Overall Condition: This rifle retains about 10% of its metal finish. The balance of the finish shows thinned blue on the trigger guard and lower tang. The case coloring on the frame has completely muted, though there is no evidence of cleaning or erosion as the engraving is sharp and metal is smooth. There is a darker but still light patina on the barrel, with a beautiful and visible Damascus scene. The edges have thinned a bit towards white and there are a couple of light dings. Even the rings have a beautiful Damascus scene. The screw heads are lightly marked. The markings are clear. Overall, this rifle rates in about Fine condition.
Mechanics: The action functions correctly, with a very light trigger pull. We have not fired this rifle and we cannot get the hammer lock to engage the hammer. Dried oil may have seized it in place, and it appears the hammer at full cock is too far back to catch the lock.
Box, Paperwork & Accessories: None
Our Assessment: This is a beautiful large bore rifle manufactured by a very notable and extremely talented gun maker. This rifle has a lot of condition, surprisingly good engraving and a striking Damascus scene. All of the numbers match on this rifle and the only thing that we can point out detracting from this beauty is the repair to the stock. This was a very large game, and very large bore single projectile rifle from the 1850s.

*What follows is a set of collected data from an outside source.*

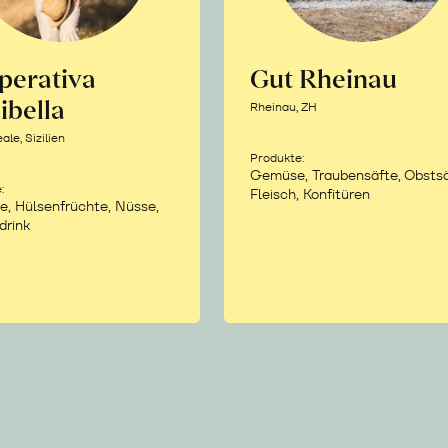
perativa
Gut Rheinau
ibella
Rheinau, ZH
le, Sizilien
Produkte:
Gemüse, Traubensäfte, Obstsä
:
Fleisch, Konfitüren
e, Hülsenfrüchte, Nüsse,
drink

Here is a bit of history on the company.
Samuel & Charles were sons & grandsons of gun maker William Smith –
William Smith was apprenticed to a John Joyner in 1766, and then turned over to a William Shepherd in 1771.

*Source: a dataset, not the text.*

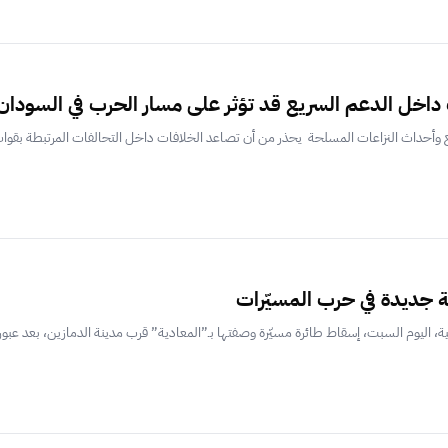
داخل الدعم السريع قد تؤثر على مسار الحرب في السودان
قع وأحداث النزاعات المسلحة يحذر من أن تصاعد الخلافات داخل التحالفات المرتبطة بقوات
 جديدة في حرب المسيّرات
، اليوم السبت، إسقاط طائرة مسيّرة وصفتها بـ”المعادية” قرب مدينة الدمازين، بعد عبورها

He was recorded as a gun lock maker in St James’s in 1792, and again in St Pancras in 1800.
In 1805 (some reports say 1801 but this has not been confirmed) he established a business at 34 Tottenham Court Road and traded as a gun maker.
In 1806 the firm moved to 2 New Lisle Street.
In 1812 he patented an “early quick firing” gun lock (No. 3588).
In 1817 he was appointed Gunmaker-in-Ordinary to the Prince Regent and moved to 59 Princes Street, Leicester Square.
In 1820 when the Prince Regent became King George IV he was appointed Gunmaker-in-Ordinary and the following year moved to 64 Princes Street. By this time he had been appointed Gunmaker to the Emperor of Russia and the King of Bavaria.
In 1825 (some reports say 1823) William was succeeded by his son Samuel (1794-1855) and the name of the firm changed to Samuel Smith (some reports say Samuel Smith & Co).
Samuel patented a percussion cap and nipple, the “Imperial,” in 1830 (No. 5978). This cap was larger than normal and the firm provided interchangeable hammer noses to fit the different sizes.
In 1831 Samuel submitted a percussion musket to the Board of Ordnance but it was rejected.
In 1834 Samuel’s brother, Charles, joined him and the firm became Samuel & Charles Smith (Sam’L & C. Smith).
Between 1835 and 1837 they were appointed Gun Makers to His Majesty (William IV) and also to the Duke of Gloucester.
The firm continued to make flintlock guns until about 1850.
In 1855 Samuel died.
Presumably Charles had pre-deceased him, because Samuel’s two sons, also Samuel and Charles, took over the firm.
In 1867 Samuel (Jnr) patented a breechloader (No. 1075).
In 1870 the firm moved to 18 Oxenden Street, Haymarket, Samuel and Charles occupied these premises until 1875 when the firm closed down and they appear to have emigrated to Australia.